The much-discussed rate of Bristol restaurant openings means that, realistically, it’s nigh-on impossible to get round to each one – even if you’re lucky enough to have news of them drop into the inbox on a seemingly daily basis – but sometimes we see something special on the horizon, and stalk its progress on social media so intently, that we know a visit is a must.
Such was the case with Jamaica Street Stores – one of the most anticipated new kids on the block this season – and not least because of the crack team behind it, traced back to the likes of River Cottage Café, Bagel Boy and Poco. Expectations are high from the outset but, happily, from the minute we get past the red iron pillared frontage of the listed former screen-printers, we love what this little foodie supergroup have done with the place.
The Grade-II Edwardian surrounds make for a grand setting; the industrial character of the building kept at the fore but tempered by bountiful botany – gargantuan pot plants suspended from the high ceilings, on-trend terrariums, an actual tree growing from the middle of an off-centrepiece. There are a couple of minor finishing touches still to be sorted, but it’s opening week, and our attention is soon stolen by dreamy wall art including an illustration that Anna Higgie – based in the artists’ space above the restaurant – did for GQ Japan.

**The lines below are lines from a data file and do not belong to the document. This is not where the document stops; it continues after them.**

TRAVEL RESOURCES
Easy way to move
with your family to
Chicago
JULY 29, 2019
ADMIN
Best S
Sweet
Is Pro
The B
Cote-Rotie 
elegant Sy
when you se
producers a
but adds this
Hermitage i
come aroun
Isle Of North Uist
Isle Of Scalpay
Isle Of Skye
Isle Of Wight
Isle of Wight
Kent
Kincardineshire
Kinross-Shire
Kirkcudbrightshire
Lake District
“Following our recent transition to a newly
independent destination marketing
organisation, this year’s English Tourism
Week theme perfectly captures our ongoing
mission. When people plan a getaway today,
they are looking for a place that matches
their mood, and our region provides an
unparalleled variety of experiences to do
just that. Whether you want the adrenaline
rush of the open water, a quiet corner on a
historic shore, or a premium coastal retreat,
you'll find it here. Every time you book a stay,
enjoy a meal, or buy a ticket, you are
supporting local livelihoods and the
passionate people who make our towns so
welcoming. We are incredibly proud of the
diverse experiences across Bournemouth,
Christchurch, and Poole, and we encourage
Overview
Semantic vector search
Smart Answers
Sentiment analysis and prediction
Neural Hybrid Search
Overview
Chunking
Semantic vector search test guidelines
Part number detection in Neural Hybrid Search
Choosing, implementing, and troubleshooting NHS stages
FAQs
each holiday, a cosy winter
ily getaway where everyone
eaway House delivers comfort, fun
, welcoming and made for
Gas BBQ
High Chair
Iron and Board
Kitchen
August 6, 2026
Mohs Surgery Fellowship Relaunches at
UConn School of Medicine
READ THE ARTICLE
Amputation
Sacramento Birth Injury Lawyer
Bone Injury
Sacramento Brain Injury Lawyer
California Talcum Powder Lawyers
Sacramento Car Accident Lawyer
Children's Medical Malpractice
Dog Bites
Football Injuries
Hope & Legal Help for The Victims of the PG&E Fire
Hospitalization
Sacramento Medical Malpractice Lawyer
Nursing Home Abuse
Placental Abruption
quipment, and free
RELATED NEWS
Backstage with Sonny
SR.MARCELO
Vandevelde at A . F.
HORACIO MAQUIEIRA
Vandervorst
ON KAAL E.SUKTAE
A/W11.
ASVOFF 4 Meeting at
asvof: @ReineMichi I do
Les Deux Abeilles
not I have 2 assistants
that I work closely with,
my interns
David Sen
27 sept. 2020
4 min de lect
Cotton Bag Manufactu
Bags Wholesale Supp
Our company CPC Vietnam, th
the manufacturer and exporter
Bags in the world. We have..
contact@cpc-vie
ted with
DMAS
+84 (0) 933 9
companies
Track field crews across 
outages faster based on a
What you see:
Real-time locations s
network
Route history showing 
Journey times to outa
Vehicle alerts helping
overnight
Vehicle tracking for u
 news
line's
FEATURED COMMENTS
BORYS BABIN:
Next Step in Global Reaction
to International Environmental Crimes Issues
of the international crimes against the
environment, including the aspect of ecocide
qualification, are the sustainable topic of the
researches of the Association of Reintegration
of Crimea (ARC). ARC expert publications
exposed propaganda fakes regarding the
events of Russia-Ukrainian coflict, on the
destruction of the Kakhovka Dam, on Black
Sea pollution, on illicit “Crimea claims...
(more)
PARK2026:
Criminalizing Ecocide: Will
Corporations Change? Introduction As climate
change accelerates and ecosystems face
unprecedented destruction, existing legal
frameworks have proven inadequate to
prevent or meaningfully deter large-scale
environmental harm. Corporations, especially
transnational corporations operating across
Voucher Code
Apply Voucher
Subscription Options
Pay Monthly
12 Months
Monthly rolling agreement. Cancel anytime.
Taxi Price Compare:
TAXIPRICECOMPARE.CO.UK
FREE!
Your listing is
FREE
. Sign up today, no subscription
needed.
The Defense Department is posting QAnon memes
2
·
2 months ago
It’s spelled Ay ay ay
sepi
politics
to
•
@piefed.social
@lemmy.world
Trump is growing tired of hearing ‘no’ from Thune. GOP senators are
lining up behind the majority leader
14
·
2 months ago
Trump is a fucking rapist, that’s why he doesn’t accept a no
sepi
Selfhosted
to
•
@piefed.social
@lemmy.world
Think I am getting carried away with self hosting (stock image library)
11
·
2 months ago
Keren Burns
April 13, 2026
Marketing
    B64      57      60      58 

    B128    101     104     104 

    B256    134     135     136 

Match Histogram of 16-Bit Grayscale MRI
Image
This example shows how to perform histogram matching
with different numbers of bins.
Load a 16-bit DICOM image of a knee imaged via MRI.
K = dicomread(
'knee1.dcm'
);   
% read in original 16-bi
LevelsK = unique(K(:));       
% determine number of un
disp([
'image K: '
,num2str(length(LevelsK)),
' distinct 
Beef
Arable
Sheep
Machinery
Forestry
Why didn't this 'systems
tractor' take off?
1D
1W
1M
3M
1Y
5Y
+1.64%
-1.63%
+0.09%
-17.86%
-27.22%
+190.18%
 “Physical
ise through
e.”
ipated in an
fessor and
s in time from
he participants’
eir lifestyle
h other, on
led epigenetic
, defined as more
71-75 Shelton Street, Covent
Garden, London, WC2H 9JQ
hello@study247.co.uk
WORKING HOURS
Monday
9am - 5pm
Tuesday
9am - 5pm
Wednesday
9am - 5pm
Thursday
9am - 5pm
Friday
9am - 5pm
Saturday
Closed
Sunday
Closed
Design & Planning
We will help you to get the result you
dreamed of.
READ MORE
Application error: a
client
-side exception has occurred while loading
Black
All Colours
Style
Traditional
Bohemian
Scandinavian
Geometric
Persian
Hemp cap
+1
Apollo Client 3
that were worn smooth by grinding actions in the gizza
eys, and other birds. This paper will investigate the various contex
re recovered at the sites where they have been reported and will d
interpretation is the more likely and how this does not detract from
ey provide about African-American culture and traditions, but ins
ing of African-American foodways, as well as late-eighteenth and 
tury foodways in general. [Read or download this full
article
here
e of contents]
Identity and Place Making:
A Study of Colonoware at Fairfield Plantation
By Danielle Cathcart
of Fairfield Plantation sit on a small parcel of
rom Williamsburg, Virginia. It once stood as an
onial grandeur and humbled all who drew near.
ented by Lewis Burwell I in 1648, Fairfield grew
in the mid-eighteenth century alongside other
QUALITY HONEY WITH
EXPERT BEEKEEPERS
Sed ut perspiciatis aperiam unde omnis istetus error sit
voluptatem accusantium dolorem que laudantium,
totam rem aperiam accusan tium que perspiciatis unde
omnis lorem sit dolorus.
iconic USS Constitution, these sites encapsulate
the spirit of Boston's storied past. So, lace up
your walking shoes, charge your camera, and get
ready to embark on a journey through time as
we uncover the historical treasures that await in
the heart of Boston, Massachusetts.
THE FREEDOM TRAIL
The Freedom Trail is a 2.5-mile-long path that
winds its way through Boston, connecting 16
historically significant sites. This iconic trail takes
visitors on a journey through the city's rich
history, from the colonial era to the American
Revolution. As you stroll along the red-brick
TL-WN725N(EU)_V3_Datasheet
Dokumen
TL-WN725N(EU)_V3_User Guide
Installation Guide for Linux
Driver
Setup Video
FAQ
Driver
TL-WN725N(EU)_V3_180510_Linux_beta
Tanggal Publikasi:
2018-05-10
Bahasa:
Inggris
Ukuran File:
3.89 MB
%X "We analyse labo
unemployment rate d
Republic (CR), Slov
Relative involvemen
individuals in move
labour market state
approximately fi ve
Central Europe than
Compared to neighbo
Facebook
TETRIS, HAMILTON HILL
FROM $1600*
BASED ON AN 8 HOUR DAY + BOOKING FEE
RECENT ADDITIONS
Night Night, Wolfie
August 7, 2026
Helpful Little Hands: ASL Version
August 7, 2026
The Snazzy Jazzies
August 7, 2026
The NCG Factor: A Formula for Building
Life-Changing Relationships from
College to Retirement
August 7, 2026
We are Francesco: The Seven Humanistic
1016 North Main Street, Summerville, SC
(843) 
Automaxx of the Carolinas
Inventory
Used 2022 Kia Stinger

The green theme doesn’t stop at the décor, as is apparent after a chat with GM Mitch Church; but while sustainability, animal welfare, fair trade and environmental impact are core considerations, it’s not something they’re aiming to shout too loudly about, figuring that by now, it ought to be the done thing, rather than a USP. “It should be the standard, everybody should be doing it,” says Mitch, who ensures the ethos extends to all aspects of the business – down to the cleaning products, which are also low on the carbon footprint front.
If it’s not too busy, and you like your dishes cooked and assembled before your eyes, be sure to bag the best seats in the house, overlooking the open kitchen, and chat to good-humoured sous chef Paul, who lived in Bristol for years then worked near Normandy before the Jamaica Street opportunity presented itself. Initially terrified of the open kitchen, he admits, he’s taking well to his new role of chef on-show.
‘Are You Game?’ asks, boldly, a fruitily named Australian chardonnay on the ample wine menu, although predictably we end up armed with old favourites – the New Zealand sauvignon and an Argentinian malbec. Always eager to tick off uncharted tastes and combinations, choosing between the Lyme Bay brill with tiger’s milk and dulse (both new to these palates); and the pan-fried mackerel with pickled cucumber, rhubarb and blackberries, is too tricky so we save ourselves (and our waitress) the agony and order both.
There’s plenty to intrigue on the bill of fare, from a very much intentionally ‘raw’ section featuring Dartmoor lamb tartare with mysterious ‘green emulsion’, egg yolk semi-freddo, burnt leek and mint; to a lovely array of plant-based dishes. First to materialise at the chef’s table is the brill – cool pieces of fish, each placed in a prawn cracker with red pepper, the dulse (also known as sea lettuce flakes), and the habanero-infused coconut milk, which really lifts the flavour of the ensemble to pack a warm little punch.
Dishes are sent out the minute they are ready, and next we see head chef Billy Trigg busying himself with our oyster mushroom ravioli before bestowing it with smoked mushroom ketchup and pickled shitakes submerged in a dark dashi lagoon. It’s a deliciously autumnal arrangement that we instantly wish we’d ordered two of.
A generous portion of fried chicken thighs in Korean-spiced batter isn’t far behind, with kimchi; honey, paprika and peanut sambal; macerated kale and hot, hot habanero mayo – which comes with a word of warning from Paul. W thinks said warning is unwarranted, while I’m left wondering where a cold glass of milk is when you need it.
The seasonal mackerel dish is the favourite of our savoury picks; the tartness of the rhubarb and blackberries the perfect pairing for the charred fish – although upstaged, according to the sweet-toothed of our twosome, by the vegan and gluten-free banana and honeycomb pudding with rum cream and hazelnuts.
The style of the dishes on Billy’s menu provides a clue as to where he honed his craft (18 months as head chef at The Ethicurean) but there’s certainly something new in the mix too. It’s experimental with a thread of exoticism, and we’re so glad he ditched the idea of working abroad to stay in the South West with us, and the rest of this already well-oiled machine. And for anyone with mild concerns regarding gentrification: from what we can see, this is a distinctive yet down-to-earth project from a group of earnest, enthusiastic Bristol blokes who love the area and are keen to do things conscientiously. Could be worse.
An exciting opening for the ever shape-shifting Stokes Croft.